Based on the comprehensive characterization and the corrosion-only and tribocorrosion tests conducted in this study, the following conclusions can be drawn:
Results indicated that 316AP had an Eb higher than those of 316W and 317W. Following annealing, the Eb of SLM 316L decreased to values close to those of 317W.
The additively manufactured 316L stainless steel had an abundance submicrometer spherical Si- and O-rich amorphous inclusions in their microstructure, as revealed by TEM-EDS. It was found that solution annealing resulted in the formation of larger crystalline oxide inclusions.
NanoSIMS results indicated that the passivity of the wrought 317W and 316W was found to be similar, despite the differences in their Mo level. However, under tribocorrosive conditions, 317W exhibited the most stable passive behavior, even at extreme anodic potentials of up to 1.0 VSSE. These findings were confirmed by both polarization tests and the interrupted potentiostatic results.

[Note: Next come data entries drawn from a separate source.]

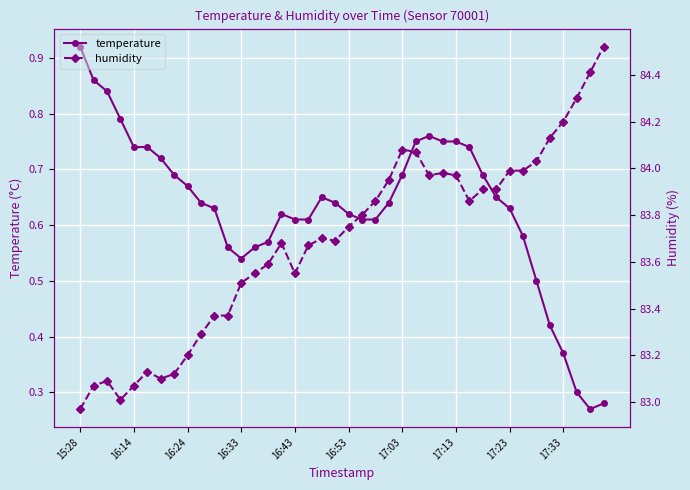

The value of humidity at 10 is 83.4. True or false?

True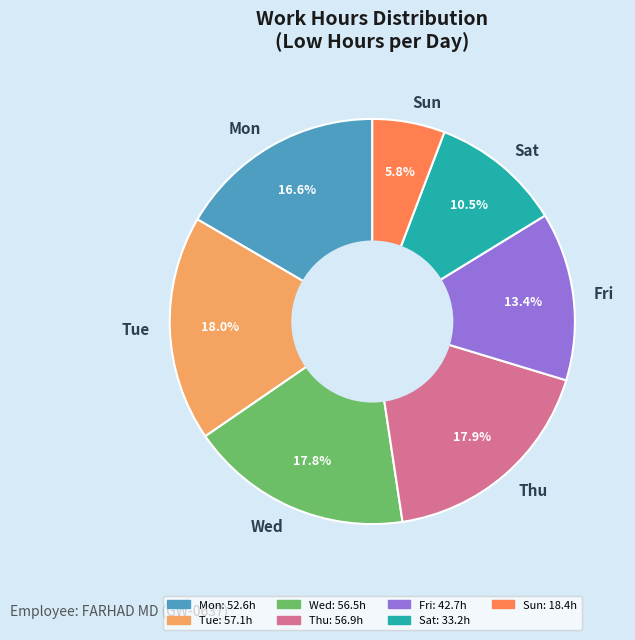

What percentage do Mon and Sun together represent?

22.4%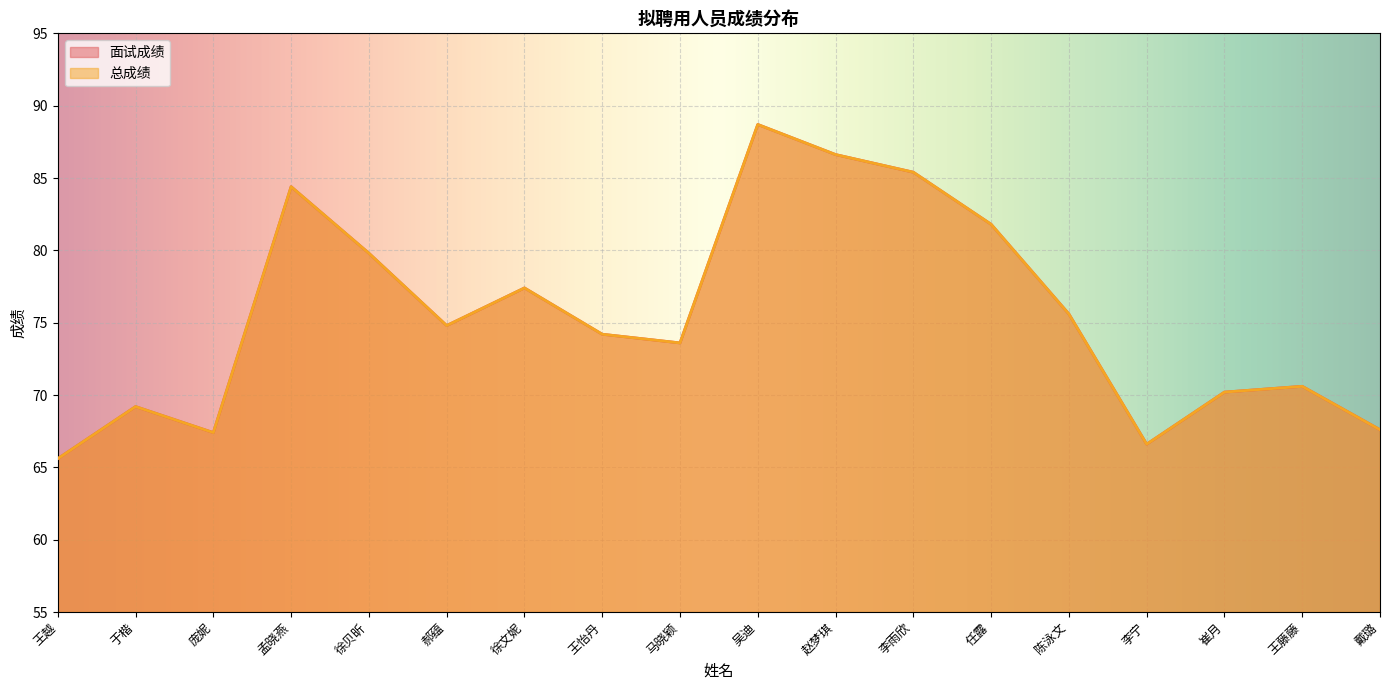

Which series has the largest total across all categories?

面试成绩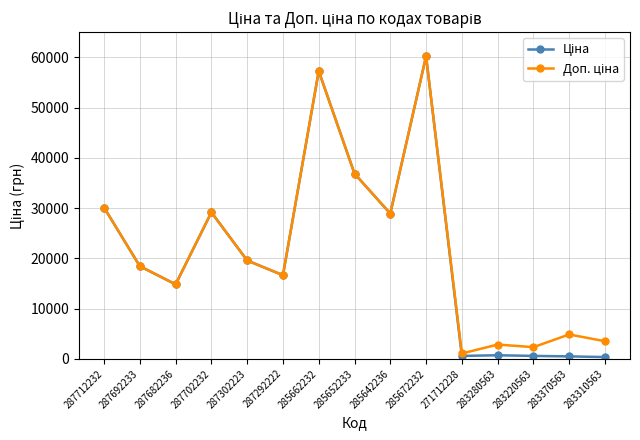

How many data points does each series have?

15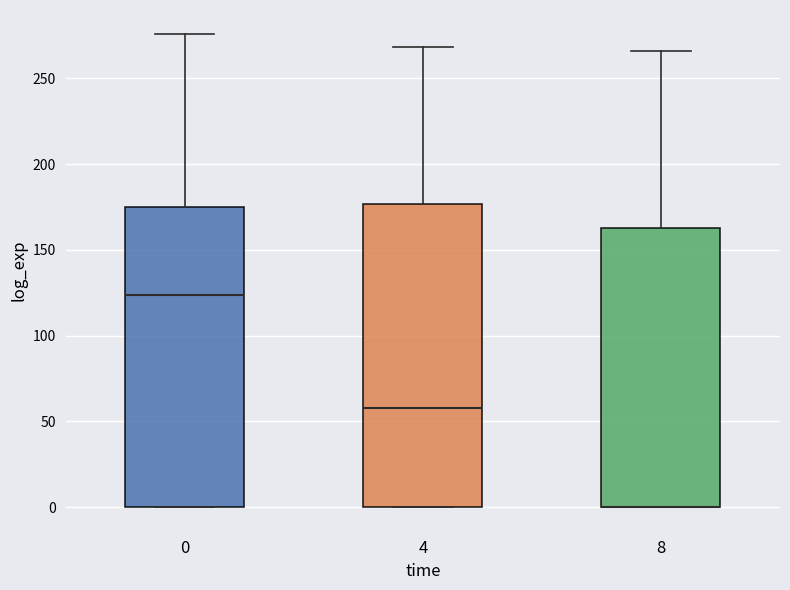

Reading left to right, transcribe this box plot: for each box, give where its median line is, the range the box spans, and where its two whiskers end, as read against the y-axis. The values are not printed on the chart, so give them approximately, as read against the axis.

0: median 125, box 0 to 175, whiskers 0 to 275
4: median 60, box 0 to 175, whiskers 0 to 270
8: median 0 (drawn on the box's lower edge), box 0 to 165, whiskers 0 to 265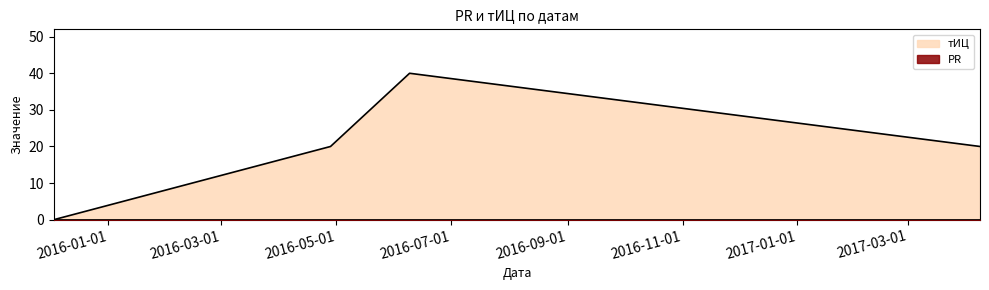

What is the label of the 1st point from the left?

2015-12-03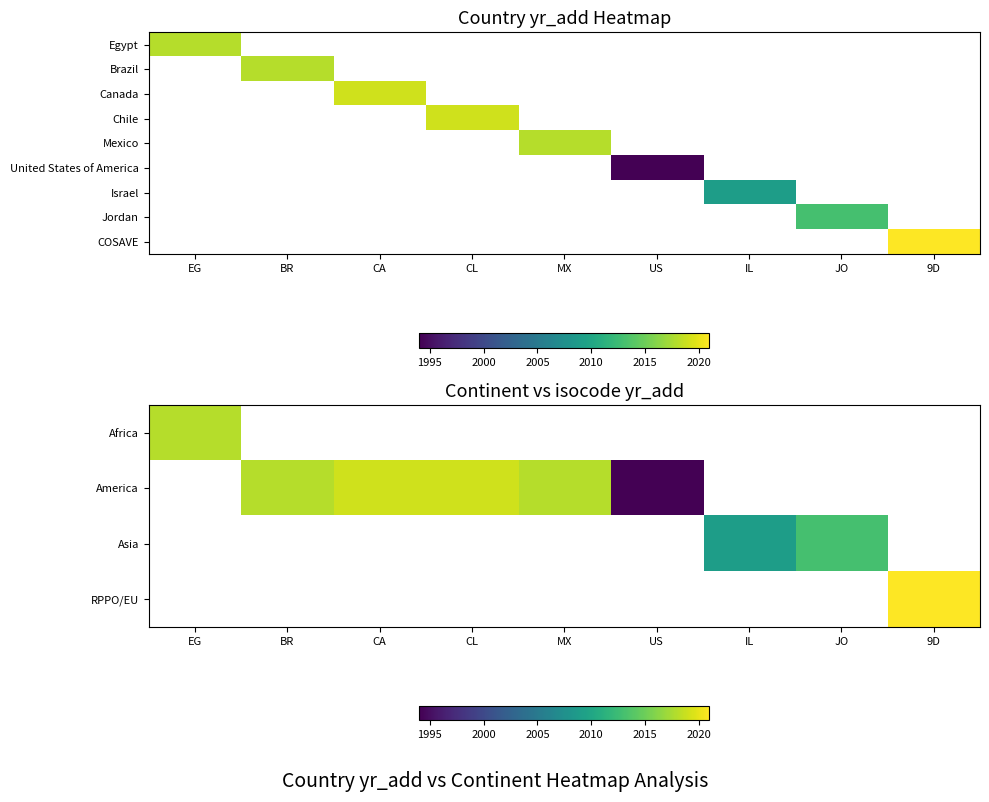

Which category has the highest value across all series?

9D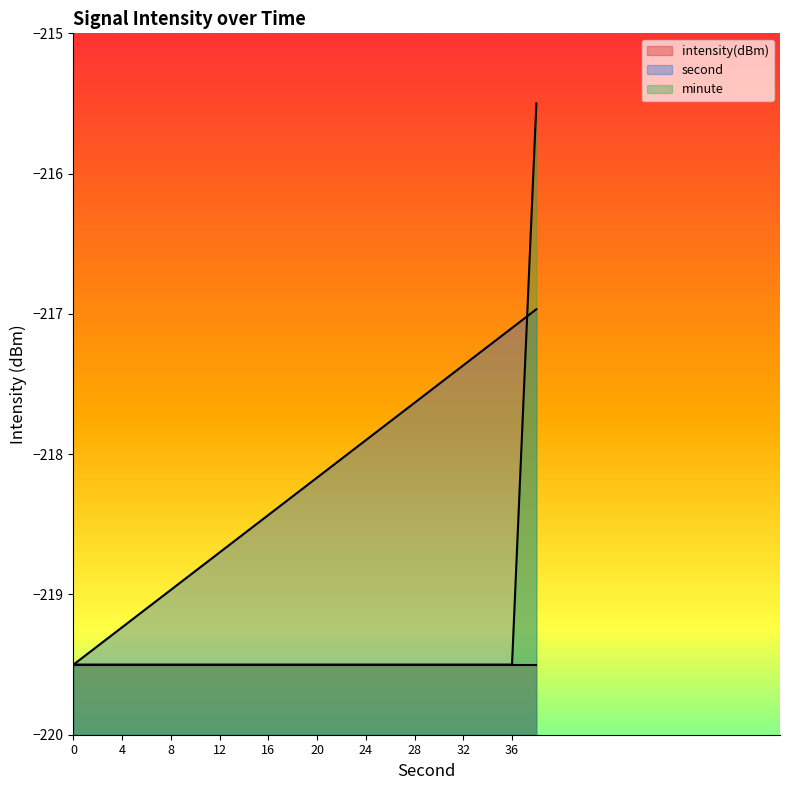

What is the maximum value for minute?

-215.5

Under tribocorrosive conditions, the main difference between SLM fabricated and wrought samples appeared at applied anodic potentials greater than +0.2 VSSE.
In contrast to 316W and 317W, the SLM-fabricated samples showed dissimilar chemical and mechanical breakdown behaviors. The PPM tests indicated that SLM-fabricated samples repassivated at a similar rate to that of 317W. However, following tribocorrosion tests, the SLM-fabricated samples had a poorer repassivation behavior than that of 317W, attributed to the higher Mo content of 317W.
UNS numbers are listed in Metals & Alloys in the Unified Numbering System, published by the Society of Automotive Engineers (SAE International) and cosponsored by ASTM International.